Statutory insurance of employees against employment-related diseases • Sec. 2 SGB VII: Every employee. • Sec. 9(1) sent. 2 SGB VII: The Federal Government is authorised to declare by way of regulation such diseases to be employment-related diseases which, according to the insights of the medical sciences, are caused by special circumstances to which certain groups of people are exposed in a much higher degree than the rest of the population because of their employment; ...
Asbestos-related diseases • 4103 Asbestosis or an affection of the pleura caused by pneumoconiosis • 4104 Lung cancer or laryngeal cancer • in combination with asbestosis • in combination with an affection of the pleura caused by pneumoconiosis • When the person has been exposed to a cumulative asbestos dust dosis of 25 fibre years (25 x 106 [fibres/cbm] x years) • 4105 Asbestos-related mesothelioma of the pleura, the peritoneum or the pericardium
Unlisted diseases Sec. 9(2) SGB VII: The insurers have to accept a disease as an employment-related disease even though it is not mentioned in the regulation or if the requirements laid down in the regulation are not met, if at the time of the decision about the employee‘s application and according to new insights of the medical sciences the requirements of subsec. 1 sent. 2 are met.

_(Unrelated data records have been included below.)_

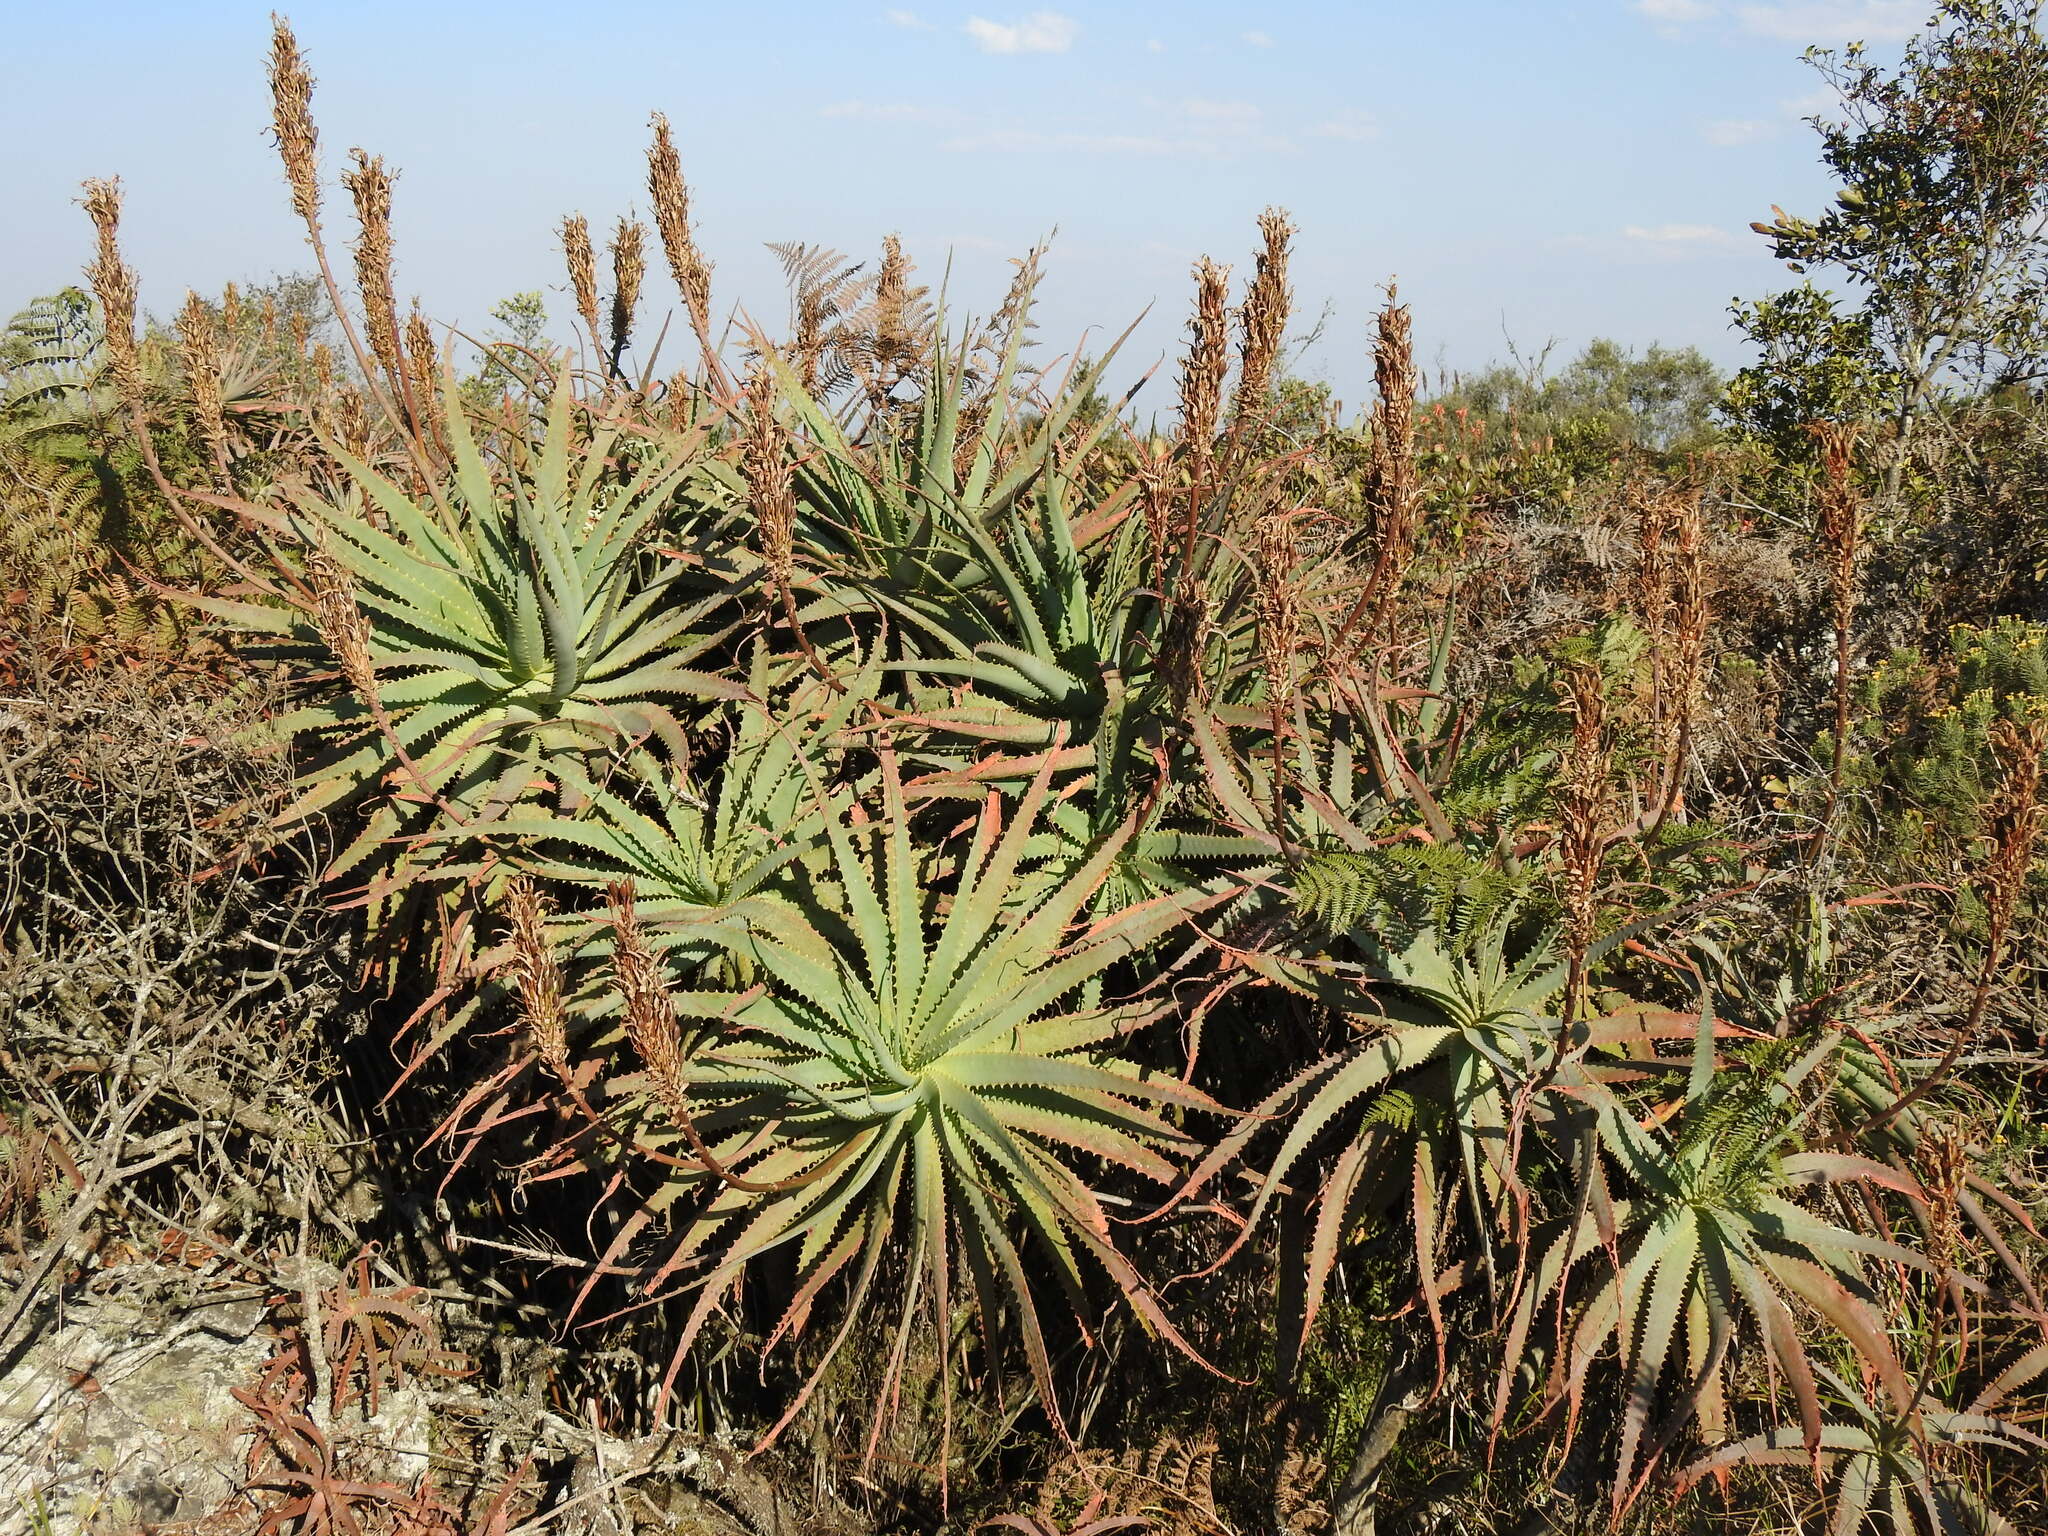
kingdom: Plantae
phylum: Tracheophyta
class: Liliopsida
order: Asparagales
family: Asphodelaceae
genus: Aloe
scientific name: Aloe arborescens
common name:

The privileged employer Sec. 104(1) SGB VII (excerpts): Employers are only liable to compensate their employees for personal injury inflicted by an insured event if they have wilfully caused the event of if they have caused the event on one of the ways to and from work as specified in sec. 8(2) Nr. 2-4 SGB VII. There will be no subrogation under sec. 116 SGB X in these cases.
Procedural issues • Social security law is public law. • Special courts („social courts) have to establish the facts ex officio. • The burden of proof stays with the claimant who has to provide the court with facts that may led the court to investigate further. (BSG, 07.09.2004, B 2 U 25/03 R, not published.)